The idea of using a plant as a barometer of environmental health was not new. For decades, the U.S. Forest Service has used moss and lichens as bioindicators, or living organisms that can help monitor forest health. But this study’s setting was a bustling city with more than 600,000 residents and countless businesses and potential pollution sources. Here the focus was on human health as part of the agency’s urban and community forestry mission.
Because moss lack roots, they absorb all of their water and nutrients from the atmosphere, much like mini sponges. In the process, they also take up and store whatever other compounds happen to be in the air—including pollutants. The scientists thought this might mean that Lyell’s orthotrichum moss could serve as a barometer of pollutants in the city’s air. But would it function this way in practice, in such a complex urban environment?
“Our moss and air quality study was definitely exploratory, but we received incredible support from the agency,” said Sarah Jovan, a research lichenologist based at the station’s Portland Forestry Sciences Laboratory and the study’s co-lead. “We suspected that this type of moss could be a bioindicator of air pollution, but weren’t sure what our study would reveal. However, we felt strongly that the research was worthwhile given the potential publication health implications.”

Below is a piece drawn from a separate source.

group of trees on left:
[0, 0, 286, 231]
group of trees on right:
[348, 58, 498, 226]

Jovan and Donovan personally gathered all 346 moss samples. Their findings, the first set of which were published recently in the journal Science of the Total Environment, identified two previously unknown hotspots of cadmium air pollution in the heart of Portland. This demonstrated that moss growing on urban trees can be a useful bioindicator of the heavy metal which is linked to major health problems like cancer and kidney disease.
More broadly, their study is the first to generate a rigorous and detailed map of air pollution in a U.S. city using moss and may ultimately lead to dramatic improvements in air-quality monitoring across the country. The study showed that moss can serve as a low-cost screening tool to help cities strategically place their expensive and limited instrumental air-quality monitors.
“In a way, we achieved the dream for bioindicator research,” Jovan said. “Many people regard bioindicator studies as sort of a quaint curiosity with most papers ending up in scientific journals with limited impact in the end. It’s tremendous that our moss study has provided a scientific basis for a vigorous public discussion about pollution.”